Gay woman seemed to have been accepted in Hollywood as “Power Couples” before men ever were. Together, Ellen DeGeneres and Anne Heche were the queens of Tinseltown’s lady-love brigade. They appeared together in the press line at premieres, waving at the paparazzi like old friends. But let’s get serious; there is no highlight of that relationship that tops its demise, and when the two broke up and Anne Heche (excuse me, “Celestia”) was found rolling on ecstasy (okay, “exhaustion,” whatever) in a house in Fresno waiting for her spaceship to arrive. As an audience, we certainly love famous couples, but nothing tops America’s fascination with what happens when a celebrity couple falls apart.
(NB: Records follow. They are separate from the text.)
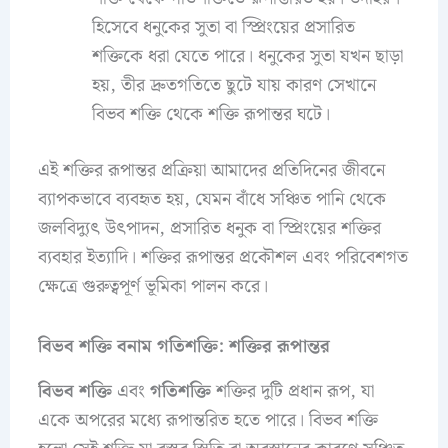
হিসেবে ধনুকের সুতা বা স্প্রিংয়ের প্রসারিত
শক্তিকে ধরা যেতে পারে। ধনুকের সুতা যখন ছাড়া
হয়, তীর দ্রুতগতিতে ছুটে যায় কারণ সেখানে
বিভব শক্তি থেকে শক্তি রূপান্তর ঘটে।
এই শক্তির রূপান্তর প্রক্রিয়া আমাদের প্রতিদিনের জীবনে
ব্যাপকভাবে ব্যবহৃত হয়, যেমন বাঁধে সঞ্চিত পানি থেকে
জলবিদ্যুৎ উৎপাদন, প্রসারিত ধনুক বা স্প্রিংয়ের শক্তির
ব্যবহার ইত্যাদি। শক্তির রূপান্তর প্রকৌশল এবং পরিবেশগত
ক্ষেত্রে গুরুত্বপূর্ণ ভূমিকা পালন করে।
বিভব শক্তি বনাম গতিশক্তি: শক্তির রূপান্তর
বিভব শক্তি
এবং
গতিশক্তি
শক্তির দুটি প্রধান রূপ, যা
একে অপরের মধ্যে রূপান্তরিত হতে পারে। বিভব শক্তি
Possibly the most fascinating aspect of a power couple’s relationship is what happens when it implodes. Some of celebrity’s most notorious former power couples (think Bennifer, TomKat, and pretty much anyone whose name is shortened and jammed together) seemed to fascinate the world even more when their relationship destructs. Together, they’re treated as celebrity royalty. But when they break up, we act it as if the world might fall apart. Can you imagine what would happen if someday, Jay-Z decided to pack up his surfbort and leave Beyonce for Rihanna? You could probably see Giuliana Rancic’s head explode on the red carpet (speaking of which, are she and her reality star husband a power couple? Of course they are!) But fact is, if you check out any sort of “Power Couple” list from a few years ago, about a third of the couples are already dunzo. Brad Pitt and Jennifer Aniston? Bye. Heidi Klum and Seal? Baiiiiii. Demi Moore and Ashton Kutcher? JK, nobody ever cared about them.

So since we’re all set with terms like “selfies” and “twerking,” let’s include “Power Couples” in the big vocabulary garbage bin in the sky. Think of it this way; if we’re officially pairing deceased celebrities and internet-famous felines, or random D-Listers whose chance of staying together is minimal, maybe the world is trying to tell us something.